The Isles Minister for Information, Culture, Tourism and Sports in the semi-autonomous Revolutionary Government Abdilahi Jihad Hassan was widely quoted by the press last week as having said that the government is soon going to launch an extensive inquiry on some government official who have issued investment certificates without the government knowledge.

The Minister disclosed that the government would soon form a task force to probe the controversy.

“The government is supposed to be informed on any major rehabilitation project, but we have not had any information. What I know is that the private investor may have got the go-ahead from higher authorities,” the Minister told the EASTAFRICAN weekly without giving details on the lists of officials to be investigated.

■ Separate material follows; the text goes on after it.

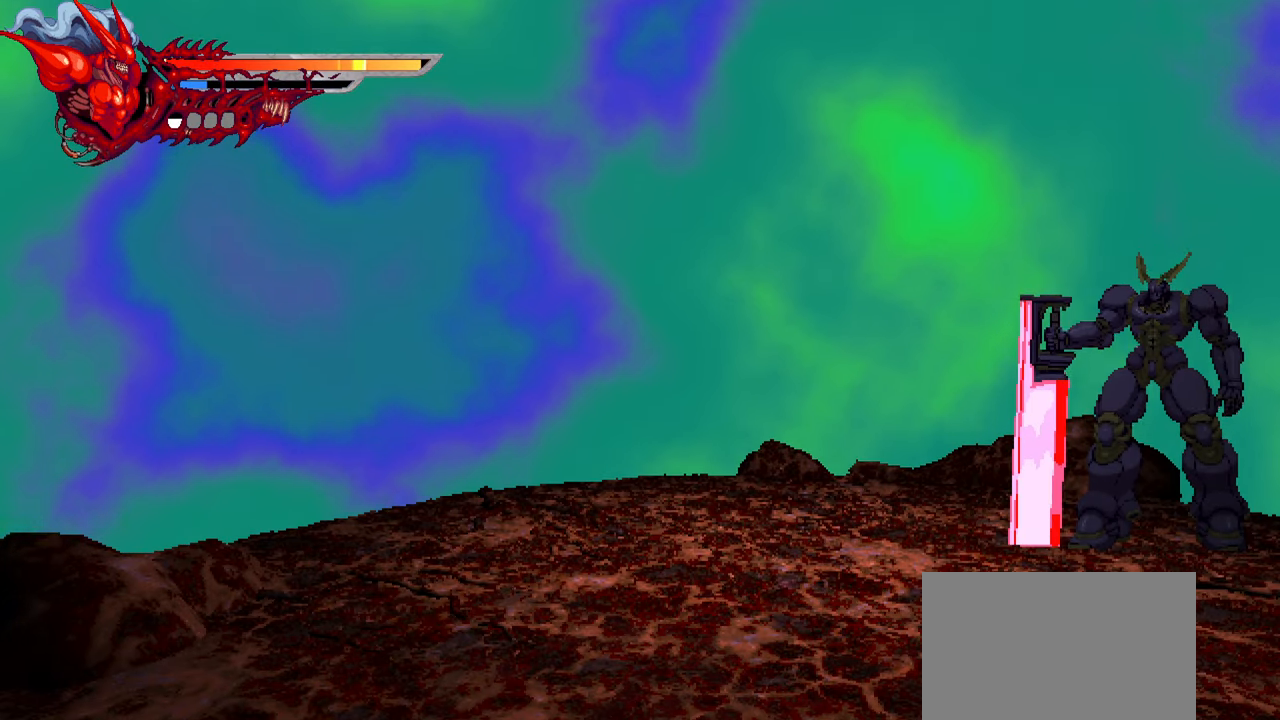
{"buttons": ["L2", "DPAD_RIGHT"], "events": []}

It was further reported, however, that a decision on the Heritage Site will be made next month during the United Nations Education and Scientific and Cultural Organization {UNESCO} general conference.

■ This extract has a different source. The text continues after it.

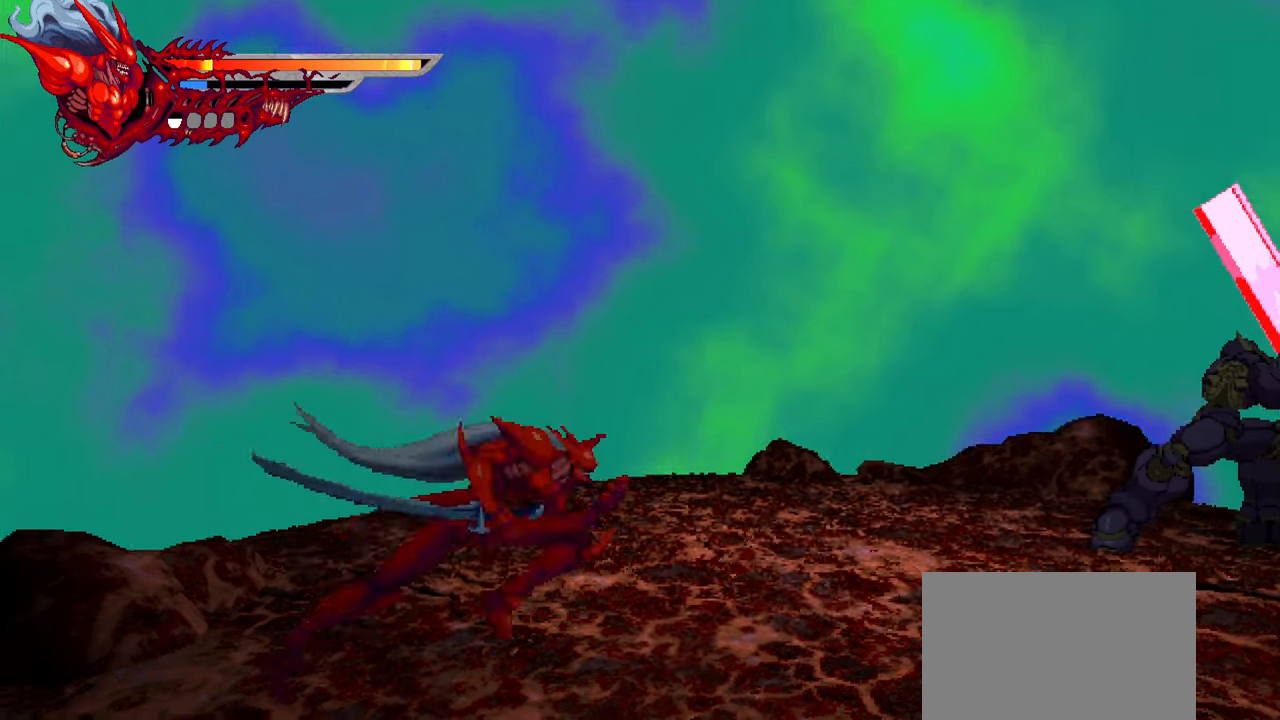
{"buttons": ["L2", "DPAD_RIGHT"], "events": []}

Meanwhile, a team of experts from UNESCO is expected in the country this week to assess the situation on the ground and consult the Isles government.

If de-listed, Zanzibar would become the third Heritage Site to suffer such a fate since the creation of the World Heritage sites in 1972.

Mounting opposition to the development of the site is high from environmentalists’ and conservationists on this Indian Ocean archipelago, with critics reportedly asking UNESCO for a thorough review of the situation.

Among the world renown heritage sites removed so far from the Unesco list is Germany’s Dresden Elbe Valley in June 2009,owing to construction of a four-lane bridge at the heart of the cultural landscape.

The Arabian Oryx Sanctuary in Oman, a home to the rate antelope was the first to be dropped from the list in 2007 after the government reduced the sanctuary’s land by at least 90 per cent for a hotel investment.

Some official in Zanzibar says the loss will damage both the Stone Town’s reputation and its tourism revenue.

The proposed hotel, the critics maintained will ruin the city’s unique low-rise skyline and dwarf its neo-classical architecture, which includes 500 different type of workmanship reflected in brass studded carved, wooden doors, and a fascinating labyrinth labyrinth of narrow streets and alleys.

The planned hotel is to be built at the Forodhani seafront. The Zanzibar lobby groups said it was not consulted prior to plans to release Starehe Club – an open space- and Mambo Msiige building to the new investor.

However ,Issa Makarani, the director general of the Stone Town Conservation and Development Authority, admitted his group were fully involved in the planning of the hotel, adding that the architecture heeds conservation regulations.